Unlike Western countries, where people can often move to more prosperous zones, Russian law makes such mobility near impossible for most. "As long as I'm breathing I'll try to work, but times are definitely hard," says Valery Kurkin, a former mechanic in a textile plant who now works as a cleaner in Ivanovo's "Silver City" shopping mall, which occupies the hulking main building of a former cotton mill. "I work harder, earn a lot less, and there's no security at all. Even so, I'm luckier than many," he says.

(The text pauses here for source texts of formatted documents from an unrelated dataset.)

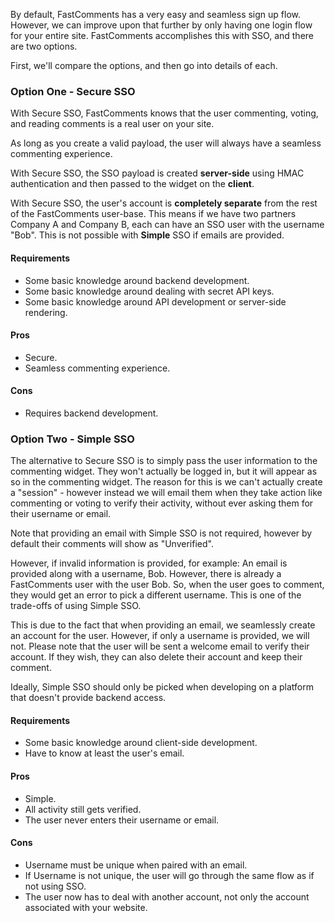 By default, FastComments has a very easy and seamless sign up flow. However, we can improve upon that further by only having
one login flow for your entire site. FastComments accomplishes this with SSO, and there are two options.

First, we'll compare the options, and then go into details of each.

### Option One - Secure SSO

With Secure SSO, FastComments knows that the user commenting, voting, and reading comments is a real user on your site.

As long as you create a valid payload, the user will always have a seamless commenting experience.

With Secure SSO, the SSO payload is created **server-side** using HMAC authentication and then passed to the widget on the **client**.

With Secure SSO, the user's account is **completely separate** from the rest of the FastComments user-base. This means if we have two partners
Company A and Company B, each can have an SSO user with the username "Bob". This is not possible with **Simple** SSO if emails are provided.

#### Requirements
- Some basic knowledge around backend development.
- Some basic knowledge around dealing with secret API keys.
- Some basic knowledge around API development or server-side rendering.

#### Pros
- Secure.
- Seamless commenting experience.

#### Cons
- Requires backend development.

### Option Two - Simple SSO

The alternative to Secure SSO is to simply pass the user information to the commenting widget. They won't actually be logged in, but it
will appear as so in the commenting widget. The reason for this is we can't actually create a "session" - however instead we will
email them when they take action like commenting or voting to verify their activity, without ever asking them for their username or email.

Note that providing an email with Simple SSO is not required, however by default their comments will show as "Unverified".

However, if invalid information is provided, for example: An email is provided along with a username, Bob. However, there is already a FastComments
user with the user Bob. So, when the user goes to comment, they would get an error to pick a different username. This is one of the trade-offs of using Simple SSO.

This is due to the fact that when providing an email, we seamlessly create an account for the user. However, if only a username is provided, we will not.
Please note that the user will be sent a welcome email to verify their account. If they wish, they can also delete their account and keep their comment.

Ideally, Simple SSO should only be picked when developing on a platform that doesn't provide backend access.

#### Requirements
- Some basic knowledge around client-side development.
- Have to know at least the user's email.

#### Pros
- Simple.
- All activity still gets verified.
- The user never enters their username or email.

#### Cons
- Username must be unique when paired with an email.
- If Username is not unique, the user will go through the same flow as if not using SSO.
- The user now has to deal with another account, not only the account associated with your website.
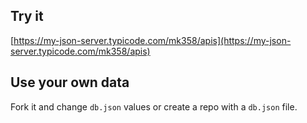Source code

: ## Try it

[https://my-json-server.typicode.com/mk358/apis](https://my-json-server.typicode.com/mk358/apis)

## Use your own data

Fork it and change `db.json` values or create a repo with a `db.json` file.
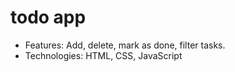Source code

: # todo app
 - Features: Add, delete, mark as done, filter tasks.
 - Technologies: HTML, CSS, JavaScript 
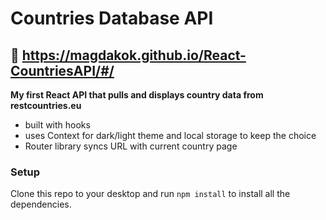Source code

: # Countries Database API

## :movie_camera: https://magdakok.github.io/React-CountriesAPI/#/

**My first React API that pulls and displays country data from restcountries.eu**
- built with hooks
- uses Context for dark/light theme and local storage to keep the choice
- Router library syncs URL with current country page

### Setup

Clone this repo to your desktop and run `npm install` to install all the dependencies.
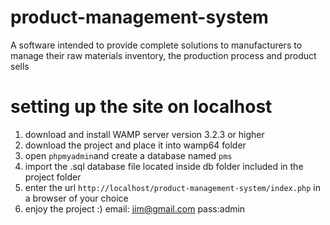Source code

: # product-management-system
A software intended to provide complete solutions to  manufacturers to manage their raw materials inventory, the production process and product sells

# setting up the site on localhost
1. download and install WAMP server version 3.2.3 or higher
2. download the project and place it into wamp64 folder
3. open `phpmyadmin`and create a database named `pms`
4. import the .sql database file located inside db folder included in the project folder
5. enter the url `http://localhost/product-management-system/index.php` in a browser of your choice
6. enjoy the project :)
email: jim@gmail.com
pass:admin
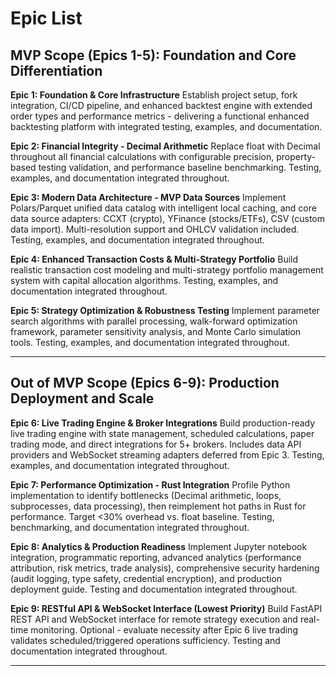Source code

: # Epic List

## MVP Scope (Epics 1-5): Foundation and Core Differentiation

**Epic 1: Foundation & Core Infrastructure**
Establish project setup, fork integration, CI/CD pipeline, and enhanced backtest engine with extended order types and performance metrics - delivering a functional enhanced backtesting platform with integrated testing, examples, and documentation.

**Epic 2: Financial Integrity - Decimal Arithmetic**
Replace float with Decimal throughout all financial calculations with configurable precision, property-based testing validation, and performance baseline benchmarking. Testing, examples, and documentation integrated throughout.

**Epic 3: Modern Data Architecture - MVP Data Sources**
Implement Polars/Parquet unified data catalog with intelligent local caching, and core data source adapters: CCXT (crypto), YFinance (stocks/ETFs), CSV (custom data import). Multi-resolution support and OHLCV validation included. Testing, examples, and documentation integrated throughout.

**Epic 4: Enhanced Transaction Costs & Multi-Strategy Portfolio**
Build realistic transaction cost modeling and multi-strategy portfolio management system with capital allocation algorithms. Testing, examples, and documentation integrated throughout.

**Epic 5: Strategy Optimization & Robustness Testing**
Implement parameter search algorithms with parallel processing, walk-forward optimization framework, parameter sensitivity analysis, and Monte Carlo simulation tools. Testing, examples, and documentation integrated throughout.

---

## Out of MVP Scope (Epics 6-9): Production Deployment and Scale

**Epic 6: Live Trading Engine & Broker Integrations**
Build production-ready live trading engine with state management, scheduled calculations, paper trading mode, and direct integrations for 5+ brokers. Includes data API providers and WebSocket streaming adapters deferred from Epic 3. Testing, examples, and documentation integrated throughout.

**Epic 7: Performance Optimization - Rust Integration**
Profile Python implementation to identify bottlenecks (Decimal arithmetic, loops, subprocesses, data processing), then reimplement hot paths in Rust for performance. Target <30% overhead vs. float baseline. Testing, benchmarking, and documentation integrated throughout.

**Epic 8: Analytics & Production Readiness**
Implement Jupyter notebook integration, programmatic reporting, advanced analytics (performance attribution, risk metrics, trade analysis), comprehensive security hardening (audit logging, type safety, credential encryption), and production deployment guide. Testing and documentation integrated throughout.

**Epic 9: RESTful API & WebSocket Interface (Lowest Priority)**
Build FastAPI REST API and WebSocket interface for remote strategy execution and real-time monitoring. Optional - evaluate necessity after Epic 6 live trading validates scheduled/triggered operations sufficiency. Testing and documentation integrated throughout.

---
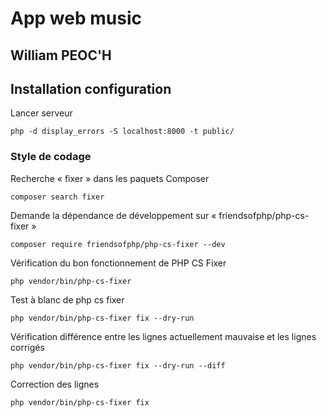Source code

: # App web music
## William PEOC'H
## Installation configuration

Lancer serveur 

    php -d display_errors -S localhost:8000 -t public/

### Style de codage

Recherche « fixer » dans les paquets Composer

    composer search fixer

Demande la dépendance de développement sur « friendsofphp/php-cs-fixer »

    composer require friendsofphp/php-cs-fixer --dev

Vérification du bon fonctionnement de PHP CS Fixer

    php vendor/bin/php-cs-fixer

Test à blanc de php cs fixer

    php vendor/bin/php-cs-fixer fix --dry-run

Vérification différence entre les lignes actuellement mauvaise et les lignes corrigés 

    php vendor/bin/php-cs-fixer fix --dry-run --diff

Correction des lignes

    php vendor/bin/php-cs-fixer fix


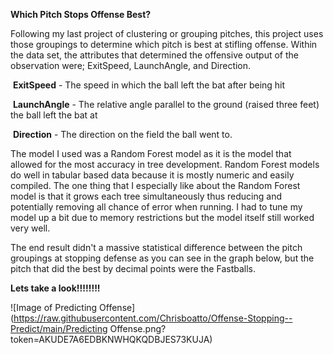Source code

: **Which Pitch Stops Offense Best?**

Following my last project of clustering or grouping pitches, this project uses those groupings to determine which pitch is best at stifling offense. Within the data set, the attributes that determined the offensive output of the observation were; ExitSpeed, LaunchAngle, and Direction. 



​	**ExitSpeed** - The speed in which the ball left the bat after being hit

​	**LaunchAngle** - The relative angle parallel to the ground (raised three feet) the ball left the bat at

​	**Direction** - The direction on the field the ball went to.



The model I used was a Random Forest model as it is the model that allowed for the most accuracy in tree development. Random Forest models do well in tabular based data because it is mostly numeric and easily compiled. The one thing that I especially like about the Random Forest model is that it grows each tree simultaneously thus reducing and potentially removing all chance of error when running. I had to tune my model up a bit due to memory restrictions but the model itself still worked very well.

The end result didn't a massive statistical difference between the pitch groupings at stopping defense as you can see in the graph below, but the pitch that did the best by decimal points were the Fastballs.



**Lets take a look!!!!!!!!**



![Image of Predicting Offense](https://raw.githubusercontent.com/Chrisboatto/Offense-Stopping--Predict/main/Predicting Offense.png?token=AKUDE7A6EDBKNWHQKQDBJES73KUJA)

But new research, aided by the Kremlin, could get many of those old factories producing viable textiles. "We have developed a revolutionary technology to 'cottonize' flax, so that the fibers can be worked like cotton," says Sergei Mishurev, an economist at the Ivanovo Textile Academy. The beauty of flax, he says, is not just that it might create new urban jobs and establish a niche for Russia in world textile markets, but it can also revive the moribund agricultural base in Ivanovo and neighboring regions.

Mr. Mishurev, who's close to the project, says the government is also mulling protectionist measures to help Ivanovo's textile industry survive, if only to fulfill state orders. "We can't have the Russian Army dressed in Chinese-made uniforms, can we?" he says.

At the 135-year-old Yakovlev textile mill, in the small town of Privolzhk, managers say they've already halted the post-Soviet decline and gone over completely to the use of flax. Yakovlev's fine linen kitchen textiles, curtains, and bedclothes are used in restaurants and hotels around Europe and have been ordered by big US chains such as Bloomingdale's and Williams-Sonoma. The plant is currently developing its own line of fashionable linen-based clothing.

The trading company TDL recently landed a contract to supply its home linens to the global furniture giant IKEA, and has also launched an experimental line of flaxen clothing. "We think there's a big market, especially for quality summer wear," says Ms. Lomoskova. "It's well-known that flax is more durable, and it breathes better than cotton. It's reputedly healthier for the skin, too," she says.

Is it enough to turn one of Russia's most depressed regions around? "We ask ourselves every day whether we're going to survive," says Lomoskova. "Well, we're still here and trying new things. Ask me again in five years."